1. Build a Personal Sanctuary

After a long day at work, you come home to your castle, your haven of peace and comfort and . . . a pile of dirty laundry, a mound of dirty dishes, a stack of newspapers to be sorted through and recycled, footprints in the kitchen, and, oh no, there are those videos you were supposed to return yesterday. Suddenly, it doesn’t seem so relaxing to be home.

“If your home is a metaphor for your life, how does your life look?”

But coming home doesn’t have to be like this. Coming home at the end of the day or staying home all day long can be a relaxing, peaceful, or even positively exhilarating experience if that’s what you want it to be. If your home isn’t the place you want it to be, it may just require a little stress management.

2. Home Is a Metaphor for Life

According to feng shui, the ancient Chinese art of placement, our environment is a metaphor for our lives and the energy that comes and goes in our lives.

Problems in your environment mean problems in your life.

Consider for a moment that this idea is true. If your home is a metaphor for your life, how does your life look? Take a good look around you. Is your life cluttered with stuff you don’t need? How’s the circulation? How long has it been since you’ve done preventive maintenance on your life?

3. Use the Metaphor to Change

Your office, either at home or at your work away from home, can also be a metaphor for your life. Is your life scattered with unpaid bills, things to file, scraps of information that take up energy but don’t give anything back, malfunctioning equipment, unstable piles of books, files, binders, and folders?

If what you find in your home or office space is not exactly what you’d like to have in mind for your life, then take matters in hand. Let your home and office continue to be a metaphor for your life, but shape that metaphor in a way that suits your life. Remove the clutter. Keep it clean. Build a relaxing, positive atmosphere in which to decompress at the end of each day.

4. Ready, Set, Simplify

To make your home a less stressful, more tranquil place, one of the easiest things you can do is to simplify. Spend some time in each room of your home and list all the things you do in each room. What are the functions of the room?

What would make each room simpler, its functions simpler?

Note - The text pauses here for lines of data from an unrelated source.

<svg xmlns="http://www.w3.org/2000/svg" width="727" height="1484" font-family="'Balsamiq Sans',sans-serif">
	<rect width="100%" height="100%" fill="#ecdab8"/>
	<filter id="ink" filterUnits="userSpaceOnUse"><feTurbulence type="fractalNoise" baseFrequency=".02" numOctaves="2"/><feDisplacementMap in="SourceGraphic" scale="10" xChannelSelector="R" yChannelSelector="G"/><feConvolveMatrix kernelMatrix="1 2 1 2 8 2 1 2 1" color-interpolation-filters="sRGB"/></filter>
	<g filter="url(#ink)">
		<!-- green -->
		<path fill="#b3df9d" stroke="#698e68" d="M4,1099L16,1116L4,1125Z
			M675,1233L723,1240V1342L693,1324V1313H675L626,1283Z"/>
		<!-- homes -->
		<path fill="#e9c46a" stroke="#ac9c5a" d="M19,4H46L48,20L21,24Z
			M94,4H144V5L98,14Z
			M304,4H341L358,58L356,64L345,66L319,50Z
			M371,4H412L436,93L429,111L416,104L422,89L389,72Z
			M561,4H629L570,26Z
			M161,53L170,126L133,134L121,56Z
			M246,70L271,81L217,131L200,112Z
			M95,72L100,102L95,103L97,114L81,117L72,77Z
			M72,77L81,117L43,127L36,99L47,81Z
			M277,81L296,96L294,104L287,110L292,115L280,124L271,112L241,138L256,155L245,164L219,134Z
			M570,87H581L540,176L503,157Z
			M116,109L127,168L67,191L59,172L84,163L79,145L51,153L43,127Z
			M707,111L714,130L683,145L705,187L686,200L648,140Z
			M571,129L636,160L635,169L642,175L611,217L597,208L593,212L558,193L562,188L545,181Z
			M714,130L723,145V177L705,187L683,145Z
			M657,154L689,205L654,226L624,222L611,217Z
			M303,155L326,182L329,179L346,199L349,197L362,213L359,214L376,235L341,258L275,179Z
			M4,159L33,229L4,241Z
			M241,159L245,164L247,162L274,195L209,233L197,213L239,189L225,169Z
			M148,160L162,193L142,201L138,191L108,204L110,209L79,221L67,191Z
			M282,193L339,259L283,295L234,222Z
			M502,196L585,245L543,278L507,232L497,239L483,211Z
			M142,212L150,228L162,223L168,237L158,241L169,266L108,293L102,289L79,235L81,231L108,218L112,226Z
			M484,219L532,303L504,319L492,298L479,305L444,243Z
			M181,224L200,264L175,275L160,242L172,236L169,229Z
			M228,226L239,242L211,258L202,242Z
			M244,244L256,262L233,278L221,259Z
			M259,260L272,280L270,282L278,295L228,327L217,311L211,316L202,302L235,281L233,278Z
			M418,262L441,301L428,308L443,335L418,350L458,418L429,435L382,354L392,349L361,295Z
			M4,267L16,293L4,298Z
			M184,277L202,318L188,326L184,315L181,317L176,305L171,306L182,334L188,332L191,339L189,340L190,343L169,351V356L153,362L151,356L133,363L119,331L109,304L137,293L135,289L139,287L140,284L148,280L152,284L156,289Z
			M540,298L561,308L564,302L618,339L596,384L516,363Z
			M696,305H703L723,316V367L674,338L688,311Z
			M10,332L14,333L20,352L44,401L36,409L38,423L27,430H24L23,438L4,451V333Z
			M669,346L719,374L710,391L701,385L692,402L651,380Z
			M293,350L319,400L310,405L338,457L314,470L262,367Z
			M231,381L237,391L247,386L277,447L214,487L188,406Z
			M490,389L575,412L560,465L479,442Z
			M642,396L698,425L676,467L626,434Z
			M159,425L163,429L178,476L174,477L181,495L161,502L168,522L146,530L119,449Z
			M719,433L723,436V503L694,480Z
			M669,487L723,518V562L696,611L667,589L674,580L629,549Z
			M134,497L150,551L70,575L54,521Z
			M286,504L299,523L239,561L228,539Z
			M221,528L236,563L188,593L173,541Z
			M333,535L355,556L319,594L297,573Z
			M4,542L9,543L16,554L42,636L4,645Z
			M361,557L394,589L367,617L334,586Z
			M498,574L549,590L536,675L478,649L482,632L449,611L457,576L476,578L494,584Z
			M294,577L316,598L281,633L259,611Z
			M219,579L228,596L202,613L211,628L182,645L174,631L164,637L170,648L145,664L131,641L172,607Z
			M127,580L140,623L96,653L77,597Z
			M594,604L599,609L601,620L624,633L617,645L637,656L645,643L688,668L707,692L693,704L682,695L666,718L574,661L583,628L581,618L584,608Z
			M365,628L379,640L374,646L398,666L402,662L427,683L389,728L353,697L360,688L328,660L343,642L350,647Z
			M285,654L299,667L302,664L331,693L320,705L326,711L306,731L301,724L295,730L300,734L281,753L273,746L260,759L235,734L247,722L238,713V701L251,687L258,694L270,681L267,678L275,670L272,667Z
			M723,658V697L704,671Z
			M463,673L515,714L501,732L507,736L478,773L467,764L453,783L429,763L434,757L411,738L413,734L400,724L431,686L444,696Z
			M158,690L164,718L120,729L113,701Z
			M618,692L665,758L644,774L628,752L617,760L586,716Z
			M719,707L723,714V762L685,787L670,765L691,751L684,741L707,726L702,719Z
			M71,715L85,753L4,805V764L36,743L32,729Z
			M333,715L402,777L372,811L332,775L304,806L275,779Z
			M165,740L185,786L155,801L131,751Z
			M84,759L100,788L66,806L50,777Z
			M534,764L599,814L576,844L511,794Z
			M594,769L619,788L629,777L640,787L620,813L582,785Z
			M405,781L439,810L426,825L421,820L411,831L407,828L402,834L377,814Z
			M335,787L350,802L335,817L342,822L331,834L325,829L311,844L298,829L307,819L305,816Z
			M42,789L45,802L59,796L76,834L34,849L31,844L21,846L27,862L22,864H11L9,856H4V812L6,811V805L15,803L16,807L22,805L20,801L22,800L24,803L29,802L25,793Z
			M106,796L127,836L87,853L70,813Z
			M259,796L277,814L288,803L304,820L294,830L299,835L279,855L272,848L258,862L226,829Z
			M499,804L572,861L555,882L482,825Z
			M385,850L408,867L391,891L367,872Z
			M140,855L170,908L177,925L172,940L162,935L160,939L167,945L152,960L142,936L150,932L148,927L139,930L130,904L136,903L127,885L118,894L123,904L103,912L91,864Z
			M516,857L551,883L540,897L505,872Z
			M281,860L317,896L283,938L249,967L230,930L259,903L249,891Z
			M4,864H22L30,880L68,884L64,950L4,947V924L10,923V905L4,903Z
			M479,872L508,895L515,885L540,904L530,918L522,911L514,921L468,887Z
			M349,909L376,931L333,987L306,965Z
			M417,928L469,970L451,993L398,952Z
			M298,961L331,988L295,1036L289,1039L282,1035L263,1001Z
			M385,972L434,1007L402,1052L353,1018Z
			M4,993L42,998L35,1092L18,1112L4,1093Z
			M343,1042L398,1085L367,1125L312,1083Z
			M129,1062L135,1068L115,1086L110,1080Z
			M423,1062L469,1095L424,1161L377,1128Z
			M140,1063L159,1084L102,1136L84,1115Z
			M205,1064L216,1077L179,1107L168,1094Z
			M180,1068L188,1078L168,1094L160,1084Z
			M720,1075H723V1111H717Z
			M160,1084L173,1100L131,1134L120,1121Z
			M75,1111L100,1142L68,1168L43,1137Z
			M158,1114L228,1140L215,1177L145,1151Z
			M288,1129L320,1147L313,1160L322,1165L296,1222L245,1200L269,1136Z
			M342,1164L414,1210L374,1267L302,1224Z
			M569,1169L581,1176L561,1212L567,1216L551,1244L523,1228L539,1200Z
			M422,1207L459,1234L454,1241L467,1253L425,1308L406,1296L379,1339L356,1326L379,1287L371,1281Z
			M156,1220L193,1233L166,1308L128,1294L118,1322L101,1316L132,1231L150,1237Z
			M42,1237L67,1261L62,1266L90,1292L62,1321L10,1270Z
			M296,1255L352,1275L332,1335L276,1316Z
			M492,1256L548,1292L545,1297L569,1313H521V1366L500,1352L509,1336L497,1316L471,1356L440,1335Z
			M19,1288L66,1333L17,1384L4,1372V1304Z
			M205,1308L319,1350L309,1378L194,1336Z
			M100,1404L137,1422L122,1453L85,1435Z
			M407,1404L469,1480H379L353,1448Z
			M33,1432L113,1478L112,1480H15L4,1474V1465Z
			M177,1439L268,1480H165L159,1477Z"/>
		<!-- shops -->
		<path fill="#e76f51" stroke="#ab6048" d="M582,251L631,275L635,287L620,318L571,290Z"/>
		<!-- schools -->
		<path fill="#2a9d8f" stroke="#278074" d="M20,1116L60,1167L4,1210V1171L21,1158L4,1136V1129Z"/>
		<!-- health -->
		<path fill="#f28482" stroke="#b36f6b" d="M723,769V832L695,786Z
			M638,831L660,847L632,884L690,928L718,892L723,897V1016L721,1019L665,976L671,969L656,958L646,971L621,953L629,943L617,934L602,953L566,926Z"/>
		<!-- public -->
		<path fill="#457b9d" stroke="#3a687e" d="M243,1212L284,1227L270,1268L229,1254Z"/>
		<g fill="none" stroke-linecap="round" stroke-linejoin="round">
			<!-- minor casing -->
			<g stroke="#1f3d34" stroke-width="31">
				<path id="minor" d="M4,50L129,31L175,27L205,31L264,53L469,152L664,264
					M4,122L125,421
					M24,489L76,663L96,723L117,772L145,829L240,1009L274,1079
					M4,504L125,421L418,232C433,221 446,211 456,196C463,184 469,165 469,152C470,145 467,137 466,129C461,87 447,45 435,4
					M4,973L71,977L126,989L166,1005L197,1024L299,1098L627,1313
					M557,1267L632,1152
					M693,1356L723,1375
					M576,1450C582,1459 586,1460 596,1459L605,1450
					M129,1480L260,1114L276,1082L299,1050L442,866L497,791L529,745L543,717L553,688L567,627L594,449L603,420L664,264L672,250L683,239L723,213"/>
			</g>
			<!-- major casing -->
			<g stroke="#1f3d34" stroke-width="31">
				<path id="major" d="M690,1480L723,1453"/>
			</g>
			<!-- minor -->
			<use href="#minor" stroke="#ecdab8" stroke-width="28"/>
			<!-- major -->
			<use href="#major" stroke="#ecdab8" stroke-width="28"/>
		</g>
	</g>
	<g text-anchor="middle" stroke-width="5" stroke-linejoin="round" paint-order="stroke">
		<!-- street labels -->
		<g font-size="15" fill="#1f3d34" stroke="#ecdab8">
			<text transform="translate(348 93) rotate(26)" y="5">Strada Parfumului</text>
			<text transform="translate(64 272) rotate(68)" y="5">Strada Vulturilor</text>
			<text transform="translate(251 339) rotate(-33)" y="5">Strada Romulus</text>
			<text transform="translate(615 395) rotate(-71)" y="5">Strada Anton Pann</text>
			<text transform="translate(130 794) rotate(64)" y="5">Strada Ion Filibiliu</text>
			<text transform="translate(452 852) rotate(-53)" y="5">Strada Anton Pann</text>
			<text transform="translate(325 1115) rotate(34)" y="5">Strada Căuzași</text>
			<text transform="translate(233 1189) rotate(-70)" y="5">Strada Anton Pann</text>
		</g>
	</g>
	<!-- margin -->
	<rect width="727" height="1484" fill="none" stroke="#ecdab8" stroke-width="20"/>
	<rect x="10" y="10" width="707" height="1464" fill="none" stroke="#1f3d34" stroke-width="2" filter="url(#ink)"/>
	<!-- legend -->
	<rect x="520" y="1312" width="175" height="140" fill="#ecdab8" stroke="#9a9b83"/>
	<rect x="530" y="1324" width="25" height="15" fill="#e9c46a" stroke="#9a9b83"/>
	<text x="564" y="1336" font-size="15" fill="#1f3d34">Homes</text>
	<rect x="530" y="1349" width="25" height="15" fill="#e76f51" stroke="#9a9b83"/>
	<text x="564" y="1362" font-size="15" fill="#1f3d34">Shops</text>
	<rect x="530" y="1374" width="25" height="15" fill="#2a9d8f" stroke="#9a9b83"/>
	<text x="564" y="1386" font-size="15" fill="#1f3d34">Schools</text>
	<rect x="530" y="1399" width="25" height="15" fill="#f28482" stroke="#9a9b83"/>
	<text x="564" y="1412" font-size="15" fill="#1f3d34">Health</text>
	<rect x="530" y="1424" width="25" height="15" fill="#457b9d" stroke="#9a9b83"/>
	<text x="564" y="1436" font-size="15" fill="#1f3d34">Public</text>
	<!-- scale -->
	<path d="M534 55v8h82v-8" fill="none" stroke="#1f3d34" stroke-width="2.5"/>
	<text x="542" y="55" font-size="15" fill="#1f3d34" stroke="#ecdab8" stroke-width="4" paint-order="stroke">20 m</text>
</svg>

Simplify your cleaning chores by creating a system for getting everything done a little bit each day. Simplify your shopping by buying in bulk and by planning your menu a week in advance. You can simplify the way your home works and consequently reduce your stress while in your home in many ways.

5. Make More Space

Some people feel comforted by a room full of stuff, but there is something relaxing and calming about a clean, clutter-free space. Why not put away or give away some of that stuff and free up some space? As you make space on your surfaces, floors, walls, and rooms, you’ll feel like you are making space in your mind. You’ll feel more relaxed and calmer in that clean, organized, uncluttered space. If you donate stuff, you’ll also get the feeling of satisfaction that you’ve helped others. Or, if you give clothing or other items to sell on consignment, you can make a little pocket money.

6. De-clutter, De-stress

Clutter does more than keep your home, your desk, or your garage looking messy. It keeps your mind messy, too. The more stuff you have, especially the disorganized, unmatched, lost, or high-maintenance stuff, the more you have to worry about it, find it, maintain it, keep it, deal with it, have it. Getting rid of the clutter in your home is the most important thing you can do to make your home a stress-free haven of tranquility.

7. Are You a Pack Rat?

Getting rid of clutter is hard to do, especially for those who can’t bear to throw anything away. How many of the following statements would you agree with?

• I keep a lot of clothes that I think I might be able to fit into someday.

• I have at least one junk drawer filled with spare parts and other small items I might need someday, even if I’m not sure what most of them are.

• I have at least a year’s worth of magazines that I know I’ll look at sometime.

• All the storage spaces in my house are overflowing with stuff— I’m not sure what it all is.

• I record more movies, television shows, or music than I can keep up with watching or listening to, but I save all the tapes because I think I’ll get to them all . . . eventually.

• I buy more books than I can read, but I just might read them someday.

• I have at least five different collections.

If you check more than one item on the list, you’re probably a pack rat. That means de-cluttering is trickier for you than for someone who doesn’t have a problem letting go of stuff.